ABSTRACT

Following the introduction of techniques for the mode-locking (see, for example chapter C2) of solidstate lasers in the mid 1960s, pulses of the order of a few picoseconds were readily available. The nonlinear problems caused by the relatively high intracavity flux of such pulses were soon recognized [1] and techniques were developed [2] to counteract the frequency chirping associated with this nonlinearity, primarily self-phase modulation (see chapter A4). Despite this, throughout the first two decades of technological short-pulse laser development, little effort was directed towards the production of transform-limited pulse operation. In 1973, Hasegawa and Tappert [3], first proposed the generation of solitons in single mode optical fibre, through a subtle mechanism that balanced the intensity-dependent spectral broadening and anomalous dispersion, that was a property of silica-based fibres in the spectral region above about 1.27 µm. It was not until 1980, however, when a suitable laser source was developed, that Mollenauer [4] reported the first demonstration of optical solitons.
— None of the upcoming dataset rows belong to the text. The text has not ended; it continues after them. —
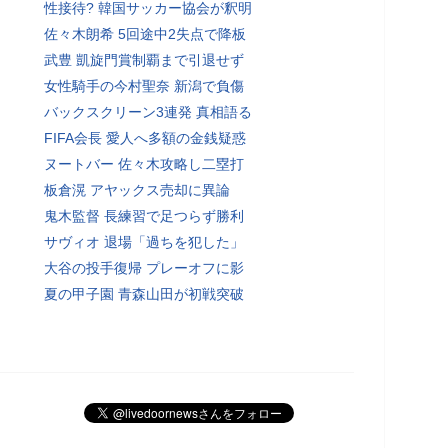
性接待? 韓国サッカー協会が釈明
佐々木朗希 5回途中2失点で降板
武豊 凱旋門賞制覇まで引退せず
女性騎手の今村聖奈 新潟で負傷
バックスクリーン3連発 真相語る
FIFA会長 愛人へ多額の金銭疑惑
ヌートバー 佐々木攻略し二塁打
板倉滉 アヤックス売却に異論
鬼木監督 長練習で足つらず勝利
サヴィオ 退場「過ちを犯した」
大谷の投手復帰 プレーオフに影
夏の甲子園 青森山田が初戦突破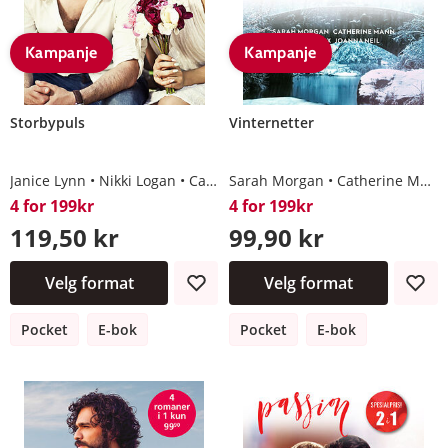
Kampanje
Kampanje
Storbypuls
Vinternetter
Janice Lynn
Nikki Logan
Catherine Mann
Sarah Morgan
Tina Beckett
Catherine Mann
4 for 199kr
4 for 199kr
119,50 kr
99,90 kr
Velg format
Velg format
Pocket
E-bok
Pocket
E-bok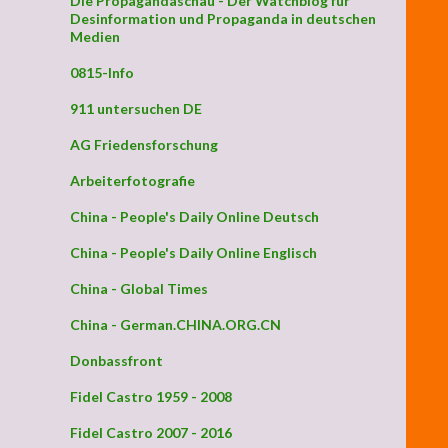
Die Propagandaschau - Der Watchblog für
Desinformation und Propaganda in deutschen
Medien
0815-Info
911 untersuchen DE
AG Friedensforschung
Arbeiterfotografie
China - People's Daily Online Deutsch
China - People's Daily Online Englisch
China - Global Times
China - German.CHINA.ORG.CN
Donbassfront
Fidel Castro 1959 - 2008
Fidel Castro 2007 - 2016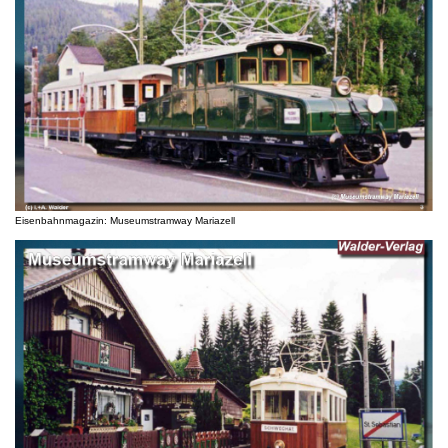
Eisenbahnmagazin: Museumstramway Mariazell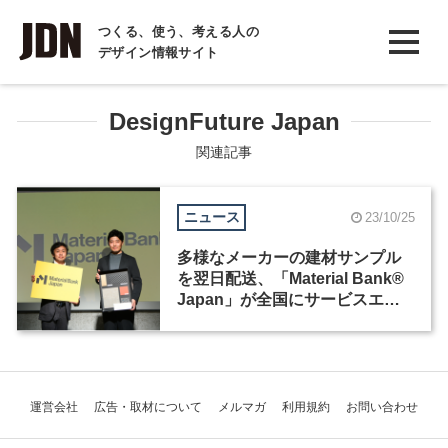
INTERVIEW
つくる、使う、考える人の
デザイン情報サイト
インタビュー
REPORT
DesignFuture Japan
レポート
関連記事
COLUMN
ニュース
23/10/25
コラム
多様なメーカーの建材サンプル
を翌日配送、「Material Bank®
Japan」が全国にサービスエリ
アを拡大
運営会社
広告・取材について
メルマガ
利用規約
お問い合わせ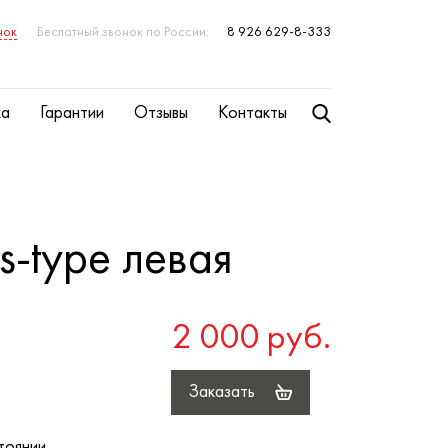
нок
Беслатный звонок по России:
8 926 629-8-333
ка
Гарантии
Отзывы
Контакты
s-type левая
2 000 руб.
Заказать
тоянии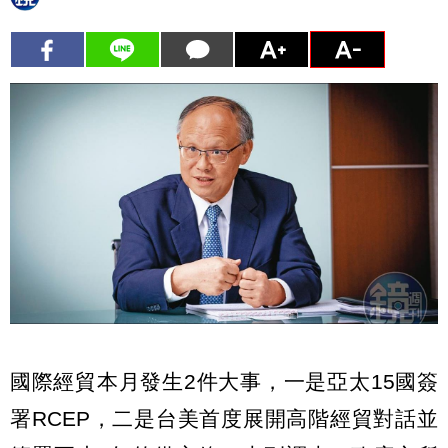
國際經貿本月發生2件大事，一是亞太15國簽
署RCEP，二是台美首度展開高階經貿對話並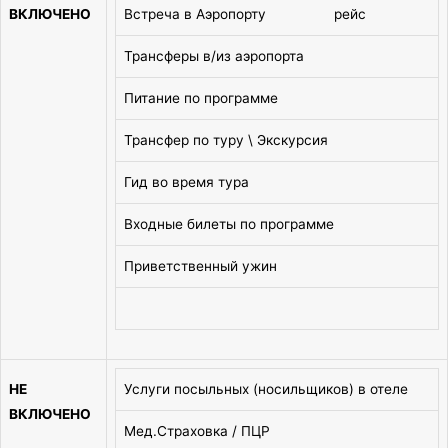
ВКЛЮЧЕНО
Встреча в Аэропорту рейс
Трансферы в/из аэропорта
Питание по программе
Трансфер по туру \ Экскурсия
Гид во время тура
Входные билеты по программе
Приветственный ужин
НЕ
Услуги посыльных (носильщиков) в отеле
ВКЛЮЧЕНО
Мед.Страховка / ПЦР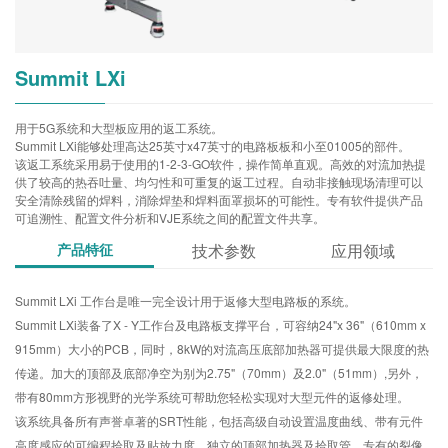
Summit LXi
用于5G系统和大型板应用的返工系统。
Summit LXi能够处理高达25英寸x47英寸的电路板板和小至01005的部件。
该返工系统采用易于使用的1-2-3-GO软件，操作简单直观。高效的对流加热提
供了较高的热吞吐量、均匀性和可重复的返工过程。自动非接触现场清理可以
安全清除残留的焊料，消除焊垫和焊料面罩损坏的可能性。专有软件提供产品
可追溯性、配置文件分析和VJE系统之间的配置文件共享。
产品特征
技术参数
应用领域
Summit LXi 工作台是唯一完全设计用于返修大型电路板的系统。
Summit LXi装备了X - Y工作台及电路板支撑平台，可容纳24"x 36"（610mm x
915mm）大小的PCB，同时，8kW的对流高压底部加热器可提供最大限度的热
传递。加大的顶部及底部净空为别为2.75"（70mm）及2.0"（51mm）,另外，
带有80mm方形视野的光学系统可帮助您轻松实现对大型元件的返修处理。
该系统具备所有声誉卓著的SRT性能，包括高级自动设置温度曲线、带有元件
高度感应的可编程拾取及贴放力度、独立的顶部加热器及拾取管、专有的裂像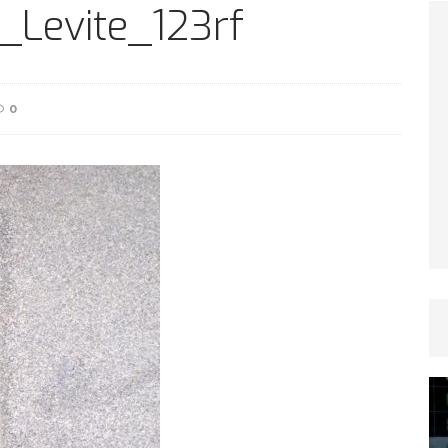
TICLES RÉÇENTS
_Levite_123rf
Afrique du Sud : la faune reprend sa valeur
0
ARTICLES RÉÇENTS
Et si le temps n’existait pas ?
ARTICLES RÉÇENTS
Le régime méditerranéen : un bouclier contre
es femmes
ARTICLES RÉÇENTS
Énergie solaire : l’Afrique passe de la pénurie à
RTICLES RÉÇENTS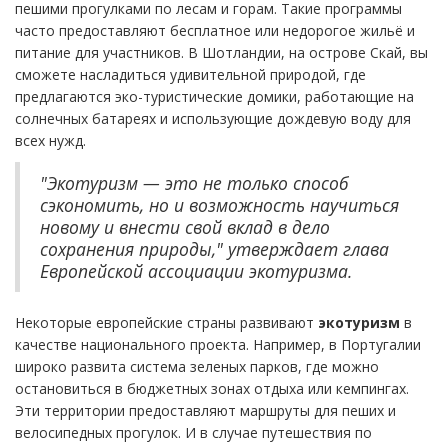
пешими прогулками по лесам и горам. Такие программы
часто предоставляют бесплатное или недорогое жильё и
питание для участников. В Шотландии, на острове Скай, вы
сможете насладиться удивительной природой, где
предлагаются эко-туристические домики, работающие на
солнечных батареях и использующие дождевую воду для
всех нужд.
"Экотуризм — это не только способ
сэкономить, но и возможность научиться
новому и внести свой вклад в дело
сохранения природы," утверждает глава
Европейской ассоциации экотуризма.
Некоторые европейские страны развивают
экотуризм
в
качестве национального проекта. Например, в Португалии
широко развита система зеленых парков, где можно
остановиться в бюджетных зонах отдыха или кемпингах.
Эти территории предоставляют маршруты для пеших и
велосипедных прогулок. И в случае путешествия по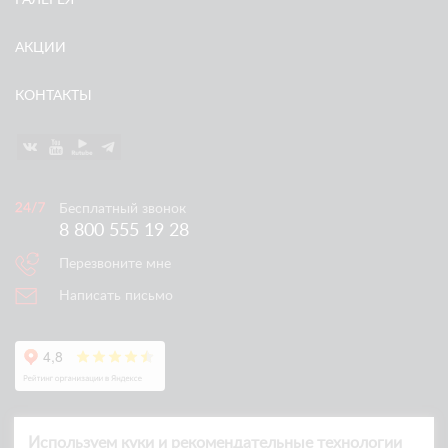
ГАЛЕРЕЯ
АКЦИИ
КОНТАКТЫ
Бесплатный звонок
8 800 555 19 28
Перезвоните мне
Написать письмо
Используем куки и рекомендательные технологии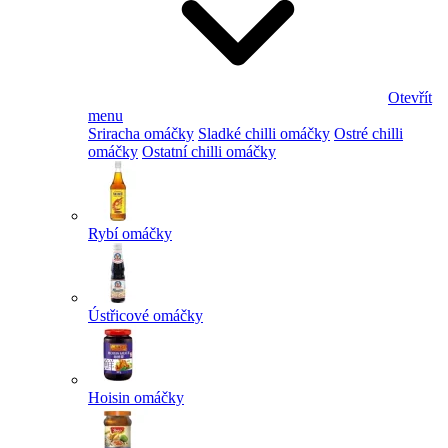
Otevřít
menu
Sriracha omáčky
Sladké chilli omáčky
Ostré chilli
omáčky
Ostatní chilli omáčky
Rybí omáčky
Ústřicové omáčky
Hoisin omáčky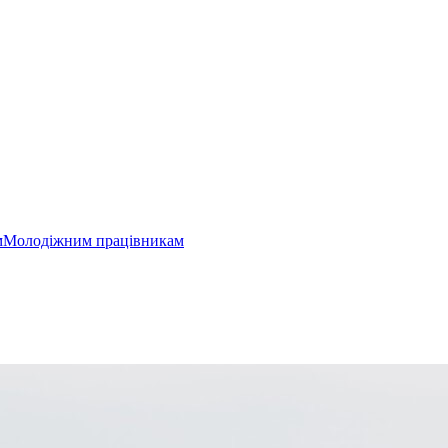
м
Молодіжним працівникам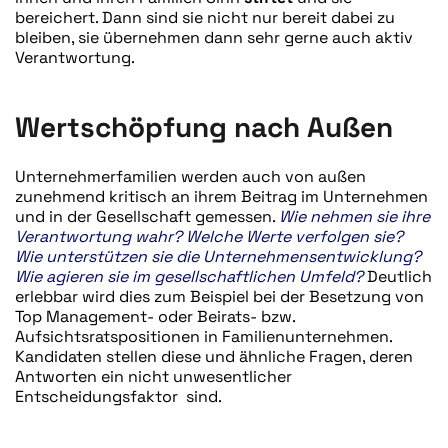
bereichert. Dann sind sie nicht nur bereit dabei zu
bleiben, sie übernehmen dann sehr gerne auch aktiv
Verantwortung.
Wertschöpfung nach Außen
Unternehmerfamilien werden auch von außen
zunehmend kritisch an ihrem Beitrag im Unternehmen
und in der Gesellschaft gemessen.
Wie nehmen sie ihre
Verantwortung wahr? Welche Werte verfolgen sie?
Wie unterstützen sie die Unternehmensentwicklung?
Wie agieren sie im gesellschaftlichen Umfeld?
Deutlich
erlebbar wird dies zum Beispiel bei der Besetzung von
Top Management- oder Beirats- bzw.
Aufsichtsratspositionen in Familienunternehmen.
Kandidaten stellen diese und ähnliche Fragen, deren
Antworten ein nicht unwesentlicher
Entscheidungsfaktor sind.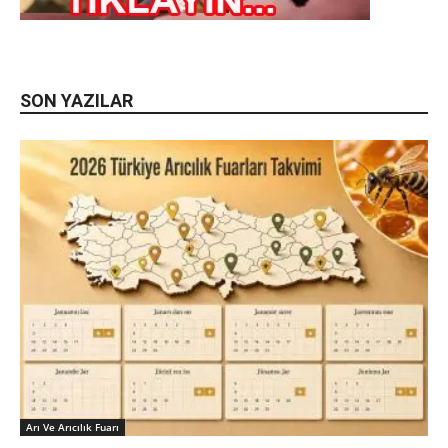
SON YAZILAR
Arı Ve Arıcılık Fuarı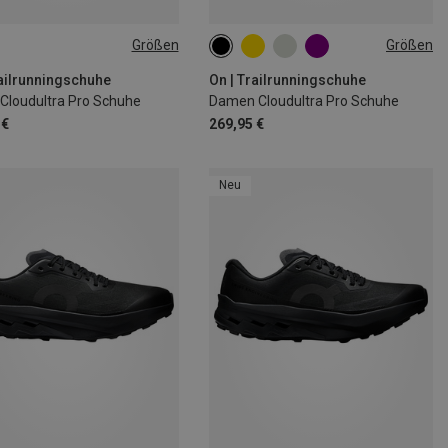
Größen
Größen
railrunningschuhe
On | Trailrunningschuhe
 Cloudultra Pro Schuhe
Damen Cloudultra Pro Schuhe
 €
269,95 €
Neu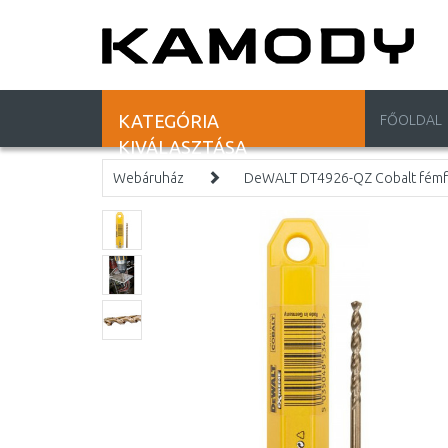
KATEGÓRIA
FŐOLDAL
KIVÁLASZTÁSA
Webáruház
DeWALT DT4926-QZ Cobalt fémfú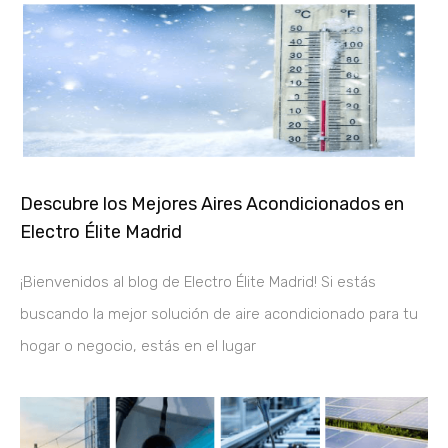
Descubre los Mejores Aires Acondicionados en
Electro Élite Madrid
¡Bienvenidos al blog de Electro Élite Madrid! Si estás
buscando la mejor solución de aire acondicionado para tu
hogar o negocio, estás en el lugar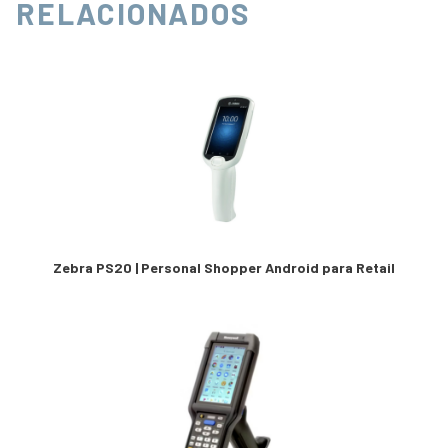
RELACIONADOS
Zebra PS20 | Personal Shopper Android para Retail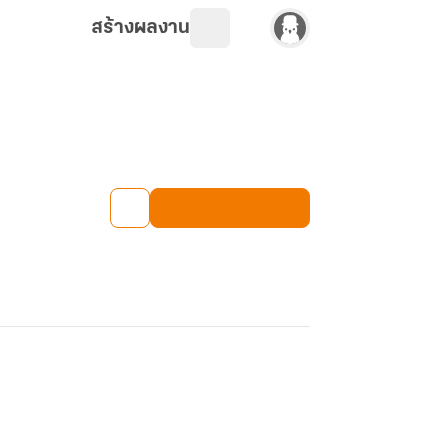
สร้างผลงาน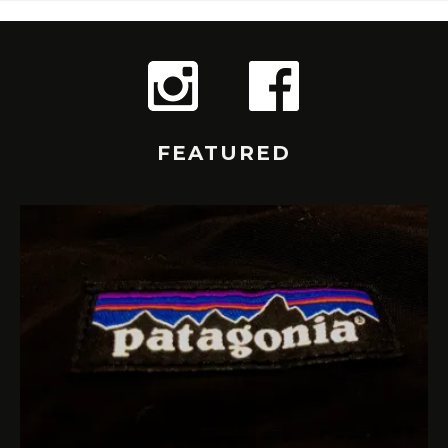
FEATURED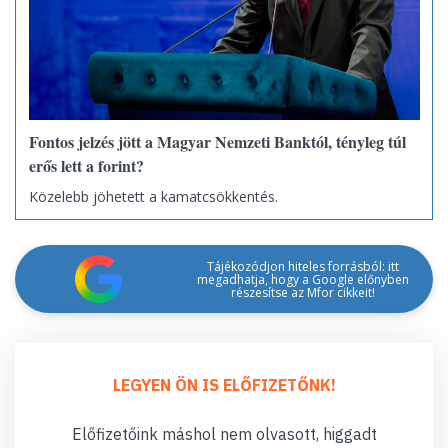
Fontos jelzés jött a Magyar Nemzeti Banktól, tényleg túl
erős lett a forint?
Közelebb jöhetett a kamatcsökkentés.
Tájékozódjon hiteles forrásból: itt
megadhatja, hogy a Google előnyben
részesítse az Mfor cikkeit!
LEGYEN ÖN IS ELŐFIZETŐNK!
Előfizetőink máshol nem olvasott, higgadt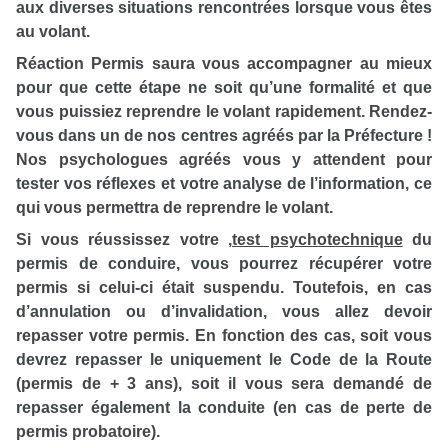
aux diverses situations rencontrées lorsque vous êtes
au volant.
Réaction Permis saura vous accompagner au mieux
pour que cette étape ne soit qu’une formalité et que
vous puissiez reprendre le volant rapidement. Rendez-
vous dans un de nos centres agréés par la Préfecture !
Nos psychologues agréés vous y attendent pour
tester vos réflexes et votre analyse de l’information, ce
qui vous permettra de reprendre le volant.
Si vous réussissez votre
,
test psychotechnique
du
permis de conduire, vous pourrez récupérer votre
permis si celui-ci était suspendu. Toutefois, en cas
d’annulation ou d’invalidation, vous allez devoir
repasser votre permis. En fonction des cas, soit vous
devrez repasser le uniquement le Code de la Route
(permis de + 3 ans), soit il vous sera demandé de
repasser également la conduite (en cas de perte de
permis probatoire).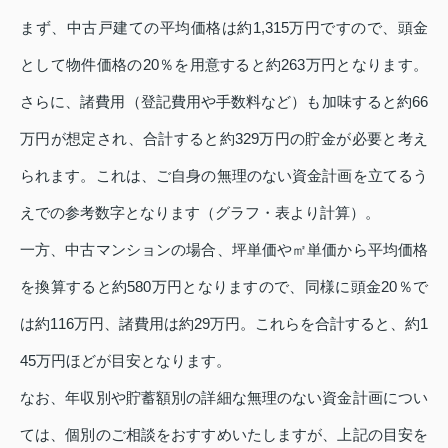
まず、中古戸建ての平均価格は約1,315万円ですので、頭金
として物件価格の20％を用意すると約263万円となります。
さらに、諸費用（登記費用や手数料など）も加味すると約66
万円が想定され、合計すると約329万円の貯金が必要と考え
られます。これは、ご自身の無理のない資金計画を立てるう
えでの参考数字となります（グラフ・表より計算）。
一方、中古マンションの場合、坪単価や㎡単価から平均価格
を換算すると約580万円となりますので、同様に頭金20％で
は約116万円、諸費用は約29万円。これらを合計すると、約1
45万円ほどが目安となります。
なお、年収別や貯蓄額別の詳細な無理のない資金計画につい
ては、個別のご相談をおすすめいたしますが、上記の目安を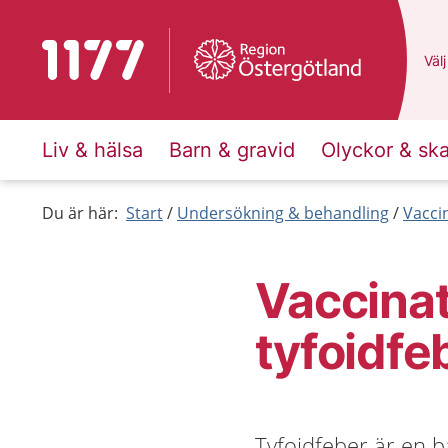
Till startsidan för 1177
Du 
Välj
Liv & hälsa
Barn & gravid
Olyckor & sk
Du är här:
Start
Undersökning & behandling
Vacci
Vaccina
tyfoidfe
Tyfoidfeber är en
By the mid 1980s, with pulse durations from bulk lasers approaching the 100 fs regime, techniques for controlling both nonlinearity and intracavity dispersion were necessarily introduced (see chapter C2.2) and the first ‘soliton laser’ was reported [5]. With the introduction of the Kerr lens mode-locking technique [6] for reliable ultrashort pulse generation, methods of dispersion control have become vital for the production of pulses of a few tens of femtoseconds and below. The term soliton laser is now very widely applied to the generic dispersion-compensated ultrashort pulse laser although the pulses generated are generally not solitons in the strict mathematical definition, even in fibre-based systems.